- Below is the April 23, 2016 article from SF Gate/San Francisco Chronicle (minus photos and video in the article)
- Court’s full decision at the bottom of the post.
State court rules prisoners can’t be punished for hunger strike
http://m.sfgate.com/news/article/State-court-rules-prisoners-can-t-be-punished-7305577.php
A state appeals court says a California prisoner who took part in a mass hunger strike protesting long-term solitary confinement should not have been punished for disorderly behavior because he did not disrupt prison operations or endanger anyone.
Although the 2013 hunger strike, which involved as many as 30,000 inmates across the state, may have affected the workload of prison staff members, there was no evidence of “a breakdown of order” or any threat of violence, the First District Court of Appeal in San Francisco said in the case of a former inmate at Pelican Bay State Prison.
The ruling, issued last month, was published Friday as a precedent for future cases.

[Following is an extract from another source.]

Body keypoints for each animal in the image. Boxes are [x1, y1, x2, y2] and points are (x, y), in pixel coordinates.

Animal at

In addition to overturning a 90-day sentencing increase for the inmate, the decision could help numerous hunger strikers whose prison conduct is scrutinized by parole boards, said an attorney in the case, Carol Strickman of Legal Services for Prisoners with Children.
For inmates serving life sentences with the possibility of parole, “the parole board is citing the hunger strike as a reason to keep them in prison, because of their ongoing criminal mentality,” Strickman said.

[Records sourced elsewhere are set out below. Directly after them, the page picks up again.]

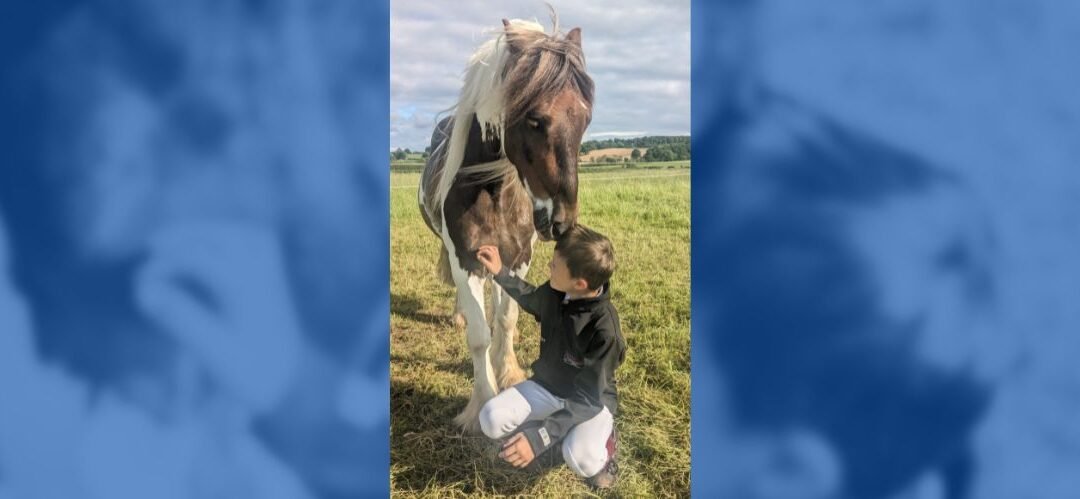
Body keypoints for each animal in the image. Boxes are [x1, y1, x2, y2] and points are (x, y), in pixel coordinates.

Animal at [418, 16, 593, 432]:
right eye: (534, 119)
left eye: (585, 118)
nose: (561, 223)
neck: (493, 190)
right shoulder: (466, 259)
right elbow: (480, 334)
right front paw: (482, 400)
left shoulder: (517, 258)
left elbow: (508, 317)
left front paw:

“We hope to use this opinion to try to educate the parole board,” she added. “You might say it makes you more suitable (for release), engaging in nonviolent protest. People could see it as good citizenship.”
The inmate, Jorge Gomez, was sent to Pelican Bay, in Del Norte County, in 2000 and was transferred three years later to the prison’s Security Housing Unit, where he was kept in solitary confinement for more than a decade. In July 2013, he refused to eat for four days and, after the third day, was cited for a “serious” violation of prison rules for taking part in a hunger strike.